Collected data:
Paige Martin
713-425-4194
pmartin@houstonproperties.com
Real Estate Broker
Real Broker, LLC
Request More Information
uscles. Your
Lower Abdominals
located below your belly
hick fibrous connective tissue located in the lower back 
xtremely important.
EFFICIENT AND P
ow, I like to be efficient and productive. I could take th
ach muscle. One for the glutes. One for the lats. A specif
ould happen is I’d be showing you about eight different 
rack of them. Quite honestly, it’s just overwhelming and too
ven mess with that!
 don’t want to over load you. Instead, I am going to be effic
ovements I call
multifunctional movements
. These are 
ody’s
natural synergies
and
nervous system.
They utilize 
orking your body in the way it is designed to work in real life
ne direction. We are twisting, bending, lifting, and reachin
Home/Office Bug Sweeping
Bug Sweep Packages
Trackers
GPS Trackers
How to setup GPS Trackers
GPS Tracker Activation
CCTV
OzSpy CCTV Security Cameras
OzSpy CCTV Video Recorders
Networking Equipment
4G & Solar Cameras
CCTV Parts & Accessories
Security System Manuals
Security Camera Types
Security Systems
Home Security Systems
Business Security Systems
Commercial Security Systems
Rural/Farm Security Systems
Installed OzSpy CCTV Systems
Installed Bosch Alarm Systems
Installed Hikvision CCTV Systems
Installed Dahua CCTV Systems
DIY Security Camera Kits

--

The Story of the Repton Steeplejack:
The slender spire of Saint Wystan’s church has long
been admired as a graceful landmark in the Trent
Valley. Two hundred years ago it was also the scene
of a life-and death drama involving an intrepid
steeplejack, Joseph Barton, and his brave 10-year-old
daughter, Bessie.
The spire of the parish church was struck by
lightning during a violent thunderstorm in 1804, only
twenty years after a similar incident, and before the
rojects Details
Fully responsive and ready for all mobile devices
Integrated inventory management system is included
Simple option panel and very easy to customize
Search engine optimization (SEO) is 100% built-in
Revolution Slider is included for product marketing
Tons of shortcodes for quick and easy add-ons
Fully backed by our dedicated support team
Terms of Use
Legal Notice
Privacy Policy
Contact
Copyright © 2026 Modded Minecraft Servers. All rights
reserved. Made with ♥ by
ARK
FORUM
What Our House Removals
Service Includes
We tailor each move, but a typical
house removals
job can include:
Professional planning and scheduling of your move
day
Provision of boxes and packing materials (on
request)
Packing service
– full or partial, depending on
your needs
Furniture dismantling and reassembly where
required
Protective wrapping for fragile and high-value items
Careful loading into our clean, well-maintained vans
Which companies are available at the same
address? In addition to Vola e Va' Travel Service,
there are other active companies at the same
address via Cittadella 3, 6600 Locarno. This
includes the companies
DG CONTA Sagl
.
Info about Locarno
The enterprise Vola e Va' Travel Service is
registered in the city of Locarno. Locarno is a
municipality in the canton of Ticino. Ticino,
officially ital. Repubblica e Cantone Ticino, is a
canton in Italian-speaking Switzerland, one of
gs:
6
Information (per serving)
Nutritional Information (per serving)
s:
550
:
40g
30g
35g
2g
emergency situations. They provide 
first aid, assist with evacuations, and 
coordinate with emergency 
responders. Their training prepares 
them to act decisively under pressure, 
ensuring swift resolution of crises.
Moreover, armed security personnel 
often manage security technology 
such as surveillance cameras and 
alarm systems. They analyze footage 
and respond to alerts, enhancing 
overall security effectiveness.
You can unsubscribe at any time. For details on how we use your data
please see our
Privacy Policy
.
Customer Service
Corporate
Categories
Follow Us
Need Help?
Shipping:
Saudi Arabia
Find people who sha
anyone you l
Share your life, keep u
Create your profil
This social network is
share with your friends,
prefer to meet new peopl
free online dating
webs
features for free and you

• _WHAT IS REQUIRED_: What lines in the data include the string "church"? Copy each one.

• _ANSWER TO THIS TASK_:
The slender spire of Saint Wystan’s church has long
The spire of the parish church was struck by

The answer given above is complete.